Among the information in those files: details such as names, addresses, family members, education, Social Security numbers, security clearances, medical and other histories.
Earlier this year, at a meeting with tech executives in Silicon Valley, President Barack Obama urged private firms to be more transparent in announcing cyberattacks, and to make such attacks public within 30 days of detection.
Time needed for investigation
When asked why authorities waited until June 4 to disclose the attack, OPM spokesperson Samuel Schumach cited the due diligence required for publicaly responding to an attack of this magnitude.

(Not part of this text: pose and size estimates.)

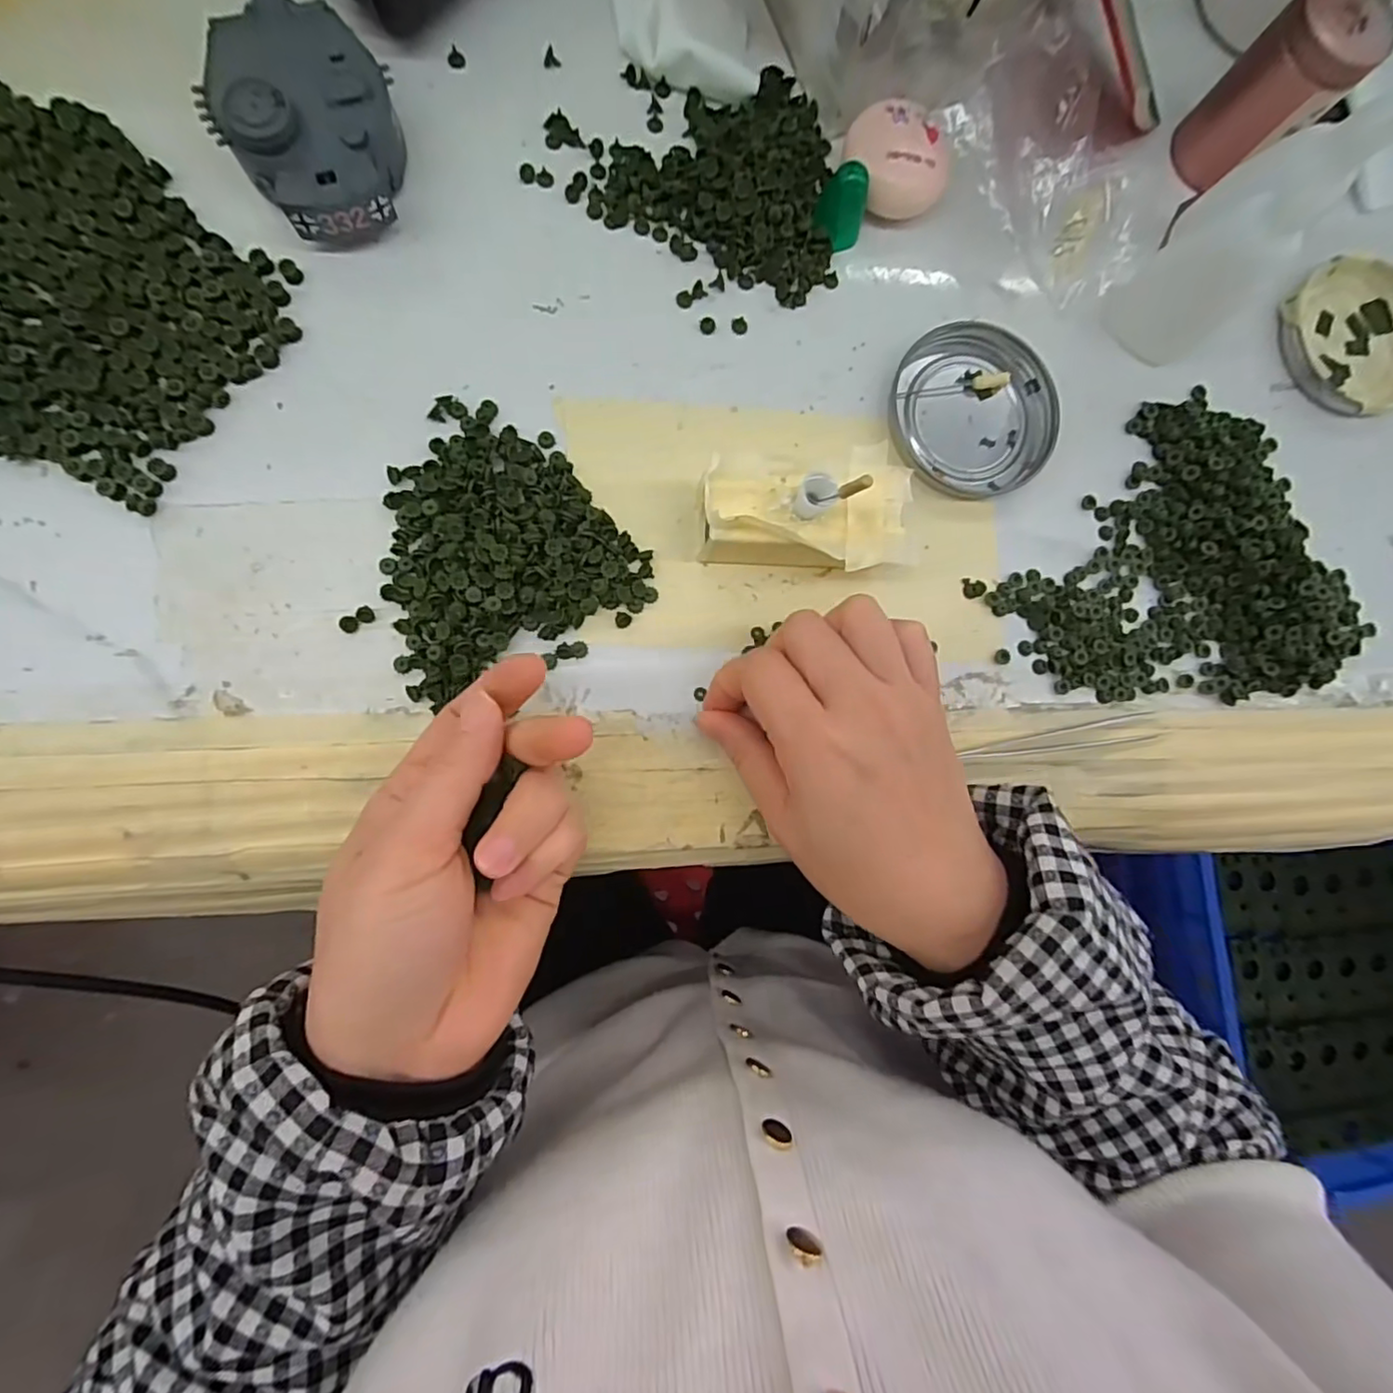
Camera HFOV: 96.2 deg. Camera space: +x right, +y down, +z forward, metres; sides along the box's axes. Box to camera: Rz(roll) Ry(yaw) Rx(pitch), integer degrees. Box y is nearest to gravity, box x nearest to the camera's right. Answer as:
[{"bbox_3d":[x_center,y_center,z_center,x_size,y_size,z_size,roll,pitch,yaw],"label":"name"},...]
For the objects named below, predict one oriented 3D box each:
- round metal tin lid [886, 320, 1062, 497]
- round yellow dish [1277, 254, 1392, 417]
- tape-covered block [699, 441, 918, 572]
[{"bbox_3d":[0.129,-0.132,0.289,0.077,0.008,0.075,0,87,-7],"label":"round metal tin lid"},{"bbox_3d":[0.341,-0.186,0.319,0.083,0.009,0.077,-31,91,-7],"label":"round yellow dish"},{"bbox_3d":[0.044,-0.075,0.262,0.086,0.035,0.048,0,87,-7],"label":"tape-covered block"}]

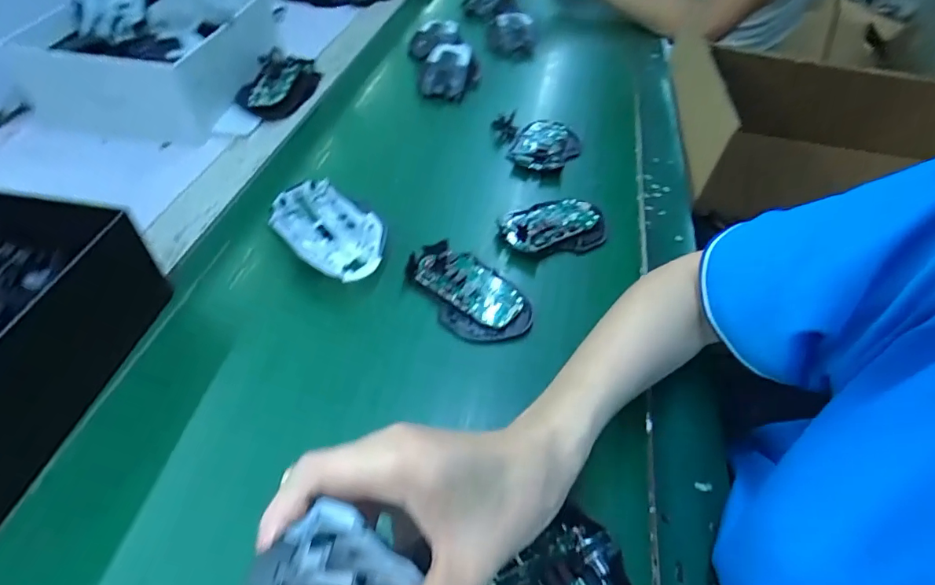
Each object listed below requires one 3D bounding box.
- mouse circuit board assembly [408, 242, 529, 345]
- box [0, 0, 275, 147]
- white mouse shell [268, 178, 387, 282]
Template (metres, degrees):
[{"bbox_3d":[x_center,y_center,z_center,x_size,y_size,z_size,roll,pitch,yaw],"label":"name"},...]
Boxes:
[{"bbox_3d":[-0.001,-0.003,0.422,0.117,0.017,0.071,37,54,25],"label":"mouse circuit board assembly"},{"bbox_3d":[-0.364,-0.307,0.621,0.207,0.098,0.273,7,47,-1],"label":"box"},{"bbox_3d":[-0.121,-0.049,0.440,0.113,0.044,0.070,32,52,21],"label":"white mouse shell"}]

“With any such event, it takes time to conduct a thorough investigation, and identify the affected individuals,” he told VOA via email.
Despite its impact, the hack isn’t notable for its size.
Indianapolis-based Anthem health insurance announced earlier this year that medical records of nearly 80 million patients had been breached by hackers. Those attacks were later traced back to equipment in China, and Bloomberg News is reporting that those same servers and digital infrastructure were involved in the OPM hack.
U.S. officials said the attack appears to have originated within China, but have not yet linked the attack directly to the Chinese government.
China’s Foreign Ministry spokesman Hong Lei called the accusations “irresponsible” and noted that China also is a victim of cyberattacks.
But unlike data hacks that clearly target financial or credit records – such as the breach of customer credit card numbers shopping at Target stores in 2013 – analysts say the OPM attack appears to be more closely related to espionage than financial gain.
“This doesn’t look like cyber fraud, this looks like espionage,” said Kobi Freedman, founder and CEO of the cybersecurity intelligence-sharing firm Comilion.
Magnitude, target of attack
“Crime tends to address concrete data, like financial records or credit cards," he added. "The magnitude and the target indicate that it’s reasonable to assume that this was a state-sponsored attack.”
OPM has not yet disclosed the full range of information collected, saying only that targets appeared to be Social Security numbers and “other personal data.”
These are not the first large-scale cyberattacks traced to China.
In 2014, the FBI indicted five officers in China’s People’s Liberation Army, or PLA, for coordinating hacks on six U.S.-based corporations such as U.S. Steel and Alcoa.
Chinese officials have repeatedly denied any involvement in such attacks, saying the U.S. has never offered definitive proof of a hack directly traced back to Beijing.
“It’s actually very hard to trace attacks,” said Bruce Schneier, a leading cryptographer and author of the book Schneier on Security.
“When we can, it’s often because hackers have made mistakes in hiding their tracks and it’s not something we can do quickly. In other cases, we’ve known with reasonable assurance the attacks came from certain buildings and offices in China and that the government knew about it and approved it,” Schneier told VOA in an interview earlier this year.
Analyst Freedman compares digital forensics — tracking the source of a hack — to a police investigation.
“When you’re doing the forensics of an attack, there is a trace of fingerprints left behind starting from the hacked device or servers, deciphering which are the real and the fake clues, and then tracing the breadcrumbs back through the communications networks, hopefully right back to the source,” he said.
Source of attack
Brigham Young law professors Eric Talbot Jensen, a former Judge Advocate in the U.S. Army, says tracking cyberattacks is not all that different than identifying the source of a physical attack.
“Some people view attribution as a yes or no switch, [and] I don’t think it’s that way,” said Jensen, one of numerous contributors to the Tallinn Manual, a rulebook of sorts on cyber espionage.
“I think attribution’s a spectrum,” he said. “What a government really has to worry about is [whether] they have enough attribution to take the kind of action they want to take. If I’m at 70 percent attribution, I can be comfortable taking certain actions. If I’m at 80 percent, I might be comfortable taking even more actions.”